Von Elisabeth Rüthlein


Nur zwei gibt es in ganz Deutschland und als studentische Initiative ist es sogar einzigartig: das Festival "Skandinavische Filmtage Bonn". Seit 10 Jahren engagieren sich Studenten nun zusammen mit der Bonner Kinemathek e.V., jedes Jahr Aktuelles und Liebgewonnenes aus den nordischen Filmwerkstätten auf die Leinwand zu bringen. Vom 23. bis 29. April ist es wieder soweit: Dann heißt es "Film ab" für alles vom Drama bis zur locker-leichten Komödie im skandinavischen Originalton.
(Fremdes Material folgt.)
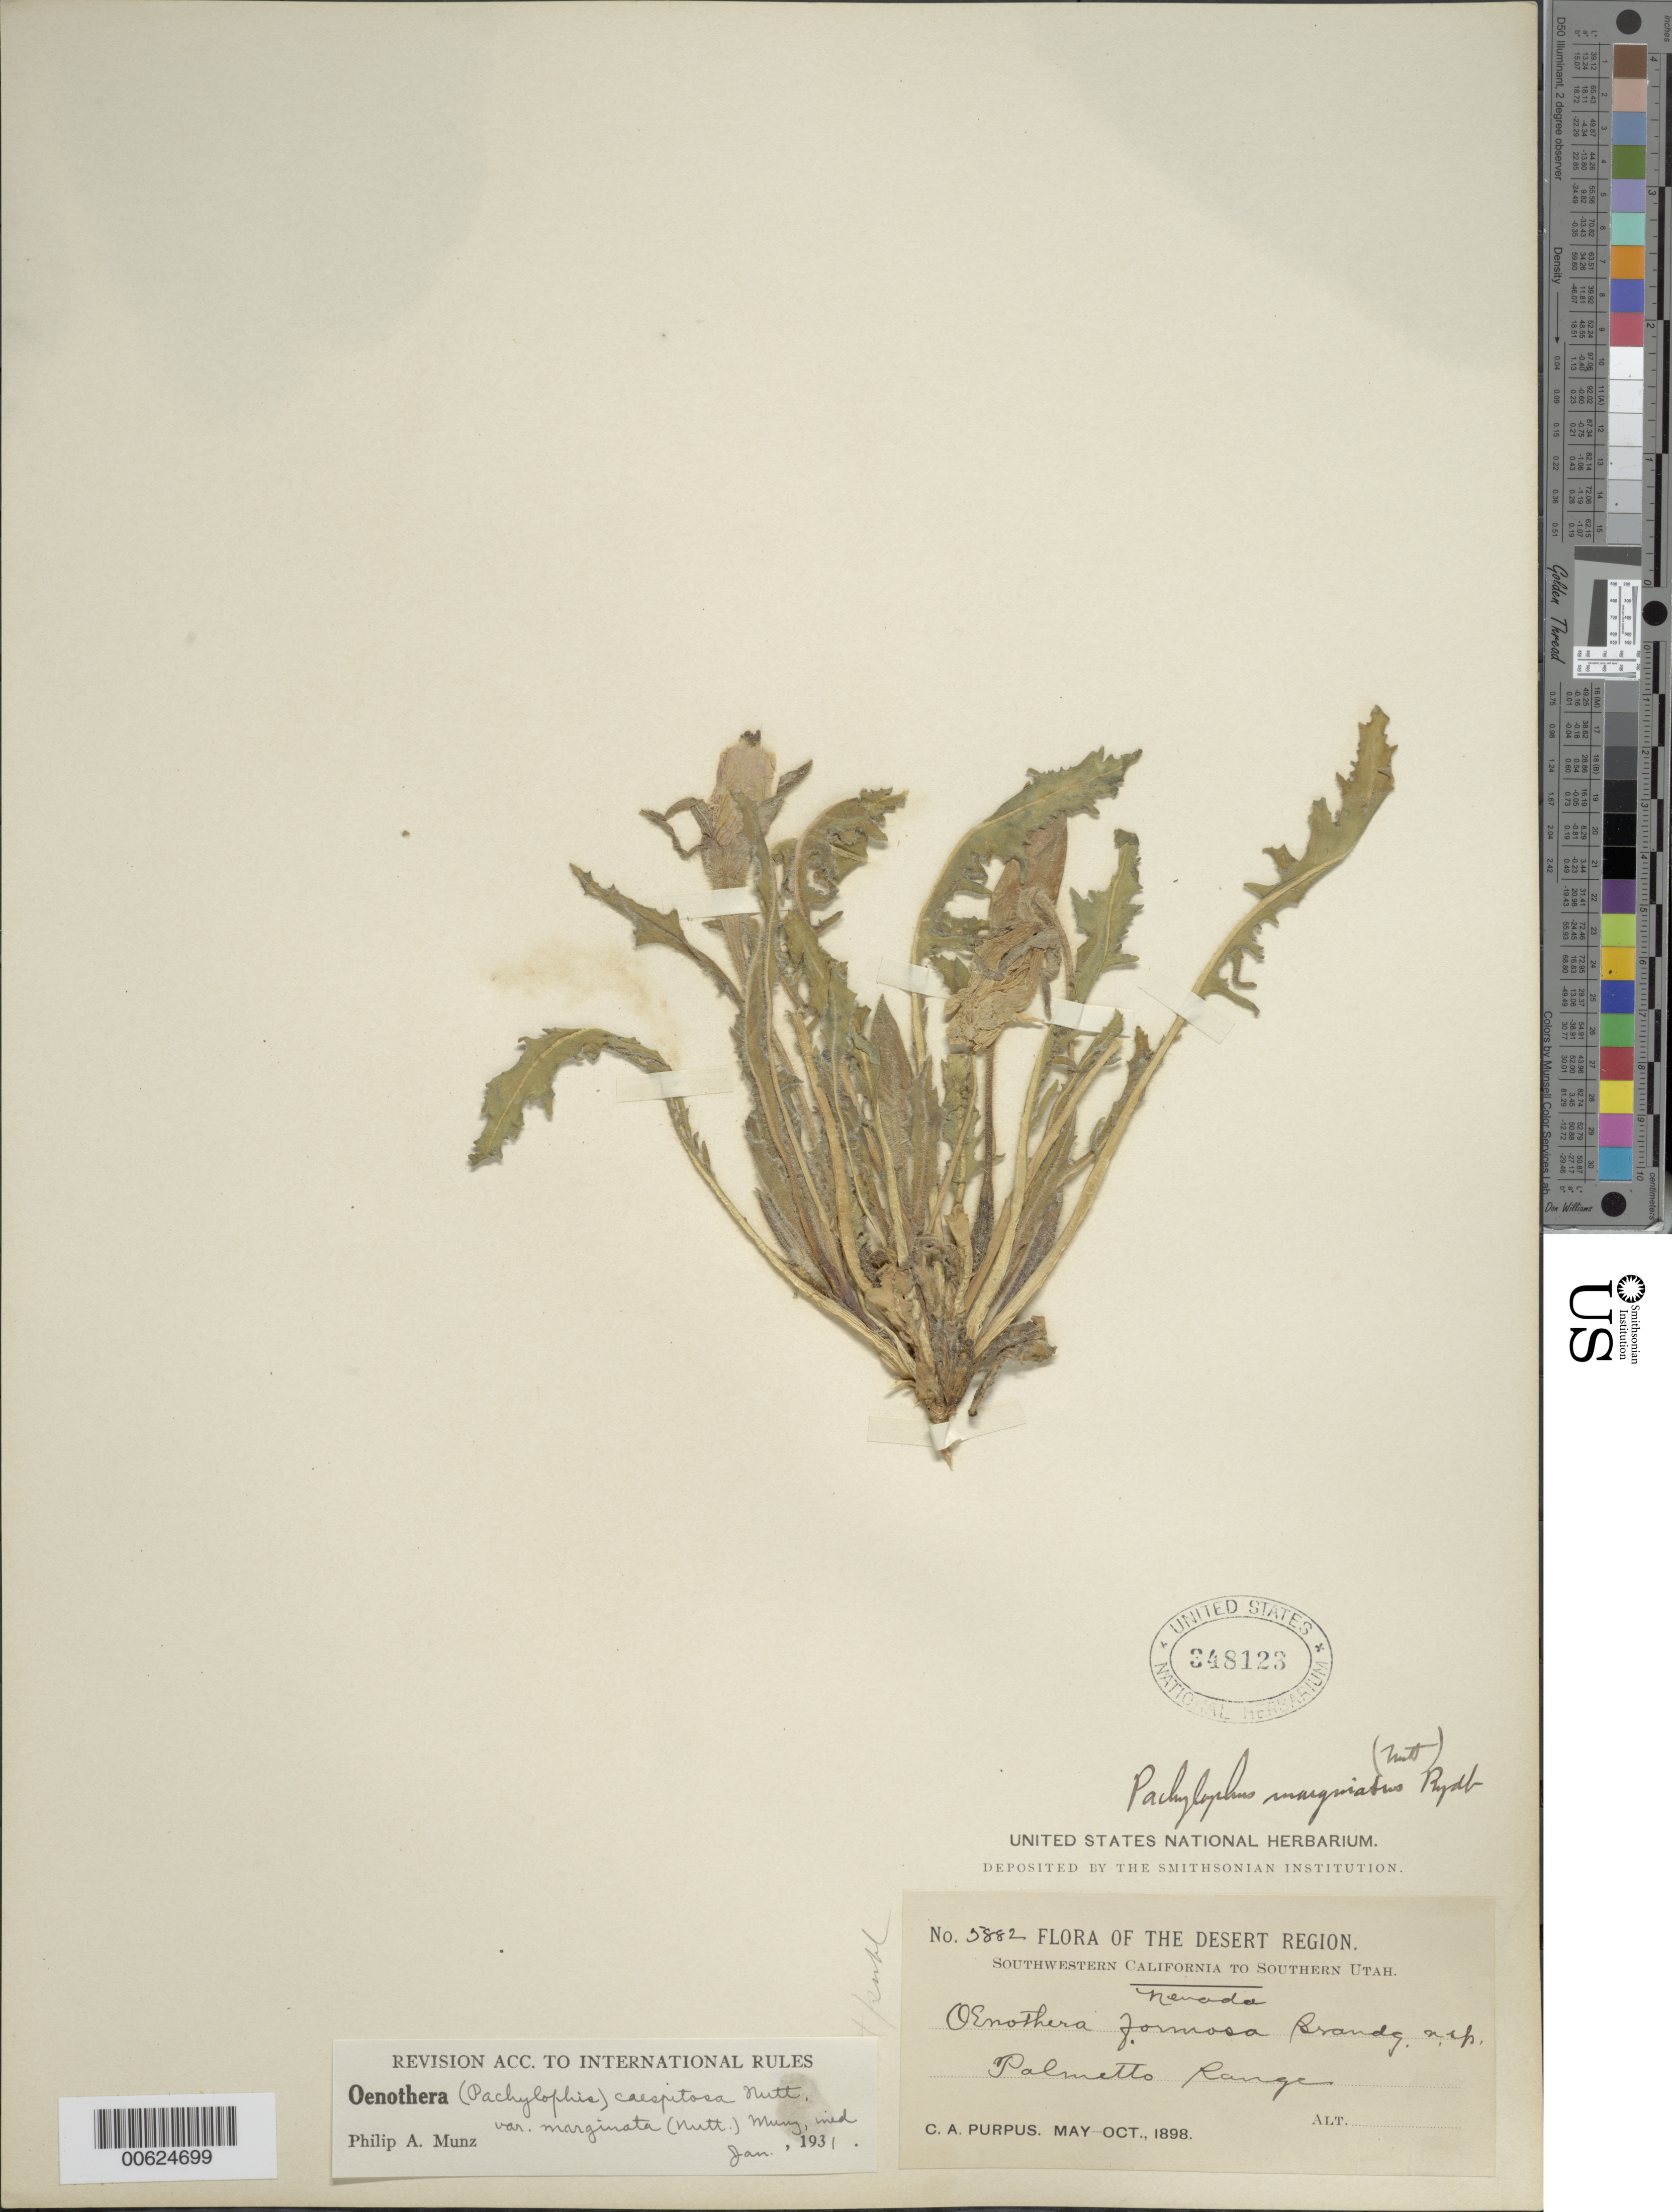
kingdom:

Auch nach zehn Jahren sind die Veranstalter der "Skandinavischen Filmtage Bonn" noch unruhig, bevor es endlich losgeht. "Man weiß nie, wie das mit dem Publikum klappt", weiß Enver Sellinat, langjähriges Mitglied der Kulturgruppe. Faktoren wie das Wetter, aber auch parallel stattfindende Veranstaltungen machen manchmal schon den Unterschied, ob das Publikum den Weg in den Kinosaal in der Brotfabrik findet. 91 Zuschauer können hier in den gemütlichen Samtsesseln Platz nehmen und norwegische, schwedische, finnische, dänische oder auch isländische Produktionen im Originalton mit Untertiteln erleben.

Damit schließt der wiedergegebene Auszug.